Consider the entries below. Count the lines holding the string "scripts" and state the number only.

[Source material — start]

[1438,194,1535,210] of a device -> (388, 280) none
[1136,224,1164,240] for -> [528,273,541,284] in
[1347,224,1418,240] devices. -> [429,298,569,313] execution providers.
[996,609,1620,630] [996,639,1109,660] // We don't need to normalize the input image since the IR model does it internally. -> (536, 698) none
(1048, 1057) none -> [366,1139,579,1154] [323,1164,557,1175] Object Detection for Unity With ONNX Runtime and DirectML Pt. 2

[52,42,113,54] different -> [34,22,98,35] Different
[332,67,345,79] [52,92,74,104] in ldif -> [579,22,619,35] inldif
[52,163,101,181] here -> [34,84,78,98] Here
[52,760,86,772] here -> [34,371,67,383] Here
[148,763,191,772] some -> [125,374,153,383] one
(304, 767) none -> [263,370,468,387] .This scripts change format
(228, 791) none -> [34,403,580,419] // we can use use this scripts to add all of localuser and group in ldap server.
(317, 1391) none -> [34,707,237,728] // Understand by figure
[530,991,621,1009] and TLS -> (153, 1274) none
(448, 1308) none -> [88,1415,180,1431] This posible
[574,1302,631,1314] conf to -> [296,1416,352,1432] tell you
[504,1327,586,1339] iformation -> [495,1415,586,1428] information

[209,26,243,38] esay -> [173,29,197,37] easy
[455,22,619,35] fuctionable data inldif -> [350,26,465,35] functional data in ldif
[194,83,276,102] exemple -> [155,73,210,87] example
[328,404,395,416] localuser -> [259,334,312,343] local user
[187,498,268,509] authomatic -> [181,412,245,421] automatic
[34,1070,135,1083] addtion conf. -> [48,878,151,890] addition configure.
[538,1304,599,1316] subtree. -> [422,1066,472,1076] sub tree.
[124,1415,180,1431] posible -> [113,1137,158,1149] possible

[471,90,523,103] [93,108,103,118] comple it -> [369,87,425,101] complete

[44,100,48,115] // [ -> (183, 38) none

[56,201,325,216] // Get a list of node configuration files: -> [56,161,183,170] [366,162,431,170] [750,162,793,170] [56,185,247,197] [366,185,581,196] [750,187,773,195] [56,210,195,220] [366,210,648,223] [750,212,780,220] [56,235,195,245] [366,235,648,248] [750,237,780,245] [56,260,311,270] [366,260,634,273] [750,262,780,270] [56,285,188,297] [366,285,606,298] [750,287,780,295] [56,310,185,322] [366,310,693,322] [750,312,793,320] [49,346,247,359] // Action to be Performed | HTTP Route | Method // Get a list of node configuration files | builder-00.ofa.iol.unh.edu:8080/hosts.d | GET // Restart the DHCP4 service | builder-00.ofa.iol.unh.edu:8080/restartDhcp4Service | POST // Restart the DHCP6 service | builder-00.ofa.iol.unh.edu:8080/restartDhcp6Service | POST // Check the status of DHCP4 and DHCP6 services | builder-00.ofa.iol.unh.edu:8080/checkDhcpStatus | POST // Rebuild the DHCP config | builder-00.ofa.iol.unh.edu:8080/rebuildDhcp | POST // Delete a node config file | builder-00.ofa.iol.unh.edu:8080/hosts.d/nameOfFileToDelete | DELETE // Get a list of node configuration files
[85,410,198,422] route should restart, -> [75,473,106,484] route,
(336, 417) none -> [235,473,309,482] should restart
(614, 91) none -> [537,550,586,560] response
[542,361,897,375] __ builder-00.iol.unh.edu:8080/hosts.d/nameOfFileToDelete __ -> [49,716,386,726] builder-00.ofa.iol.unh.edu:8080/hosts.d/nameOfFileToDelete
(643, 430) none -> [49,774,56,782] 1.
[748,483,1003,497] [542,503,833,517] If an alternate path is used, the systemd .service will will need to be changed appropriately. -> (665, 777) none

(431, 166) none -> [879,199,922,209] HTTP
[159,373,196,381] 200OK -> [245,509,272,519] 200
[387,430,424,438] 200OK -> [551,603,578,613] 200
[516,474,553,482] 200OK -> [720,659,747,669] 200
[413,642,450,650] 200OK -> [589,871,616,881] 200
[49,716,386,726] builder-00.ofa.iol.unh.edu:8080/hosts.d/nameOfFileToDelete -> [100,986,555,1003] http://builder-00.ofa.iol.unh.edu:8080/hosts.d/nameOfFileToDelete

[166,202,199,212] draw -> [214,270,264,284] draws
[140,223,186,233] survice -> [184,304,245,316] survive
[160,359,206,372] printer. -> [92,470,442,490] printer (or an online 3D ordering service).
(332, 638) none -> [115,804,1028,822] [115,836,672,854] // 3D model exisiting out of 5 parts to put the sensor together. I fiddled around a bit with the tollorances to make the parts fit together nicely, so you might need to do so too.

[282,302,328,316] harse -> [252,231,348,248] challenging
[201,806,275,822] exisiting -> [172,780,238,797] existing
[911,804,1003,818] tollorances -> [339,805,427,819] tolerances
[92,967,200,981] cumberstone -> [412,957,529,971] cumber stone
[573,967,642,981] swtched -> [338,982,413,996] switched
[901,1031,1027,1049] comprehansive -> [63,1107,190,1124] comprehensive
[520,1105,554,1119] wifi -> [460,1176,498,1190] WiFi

[Source material — finish]

Answer space: 2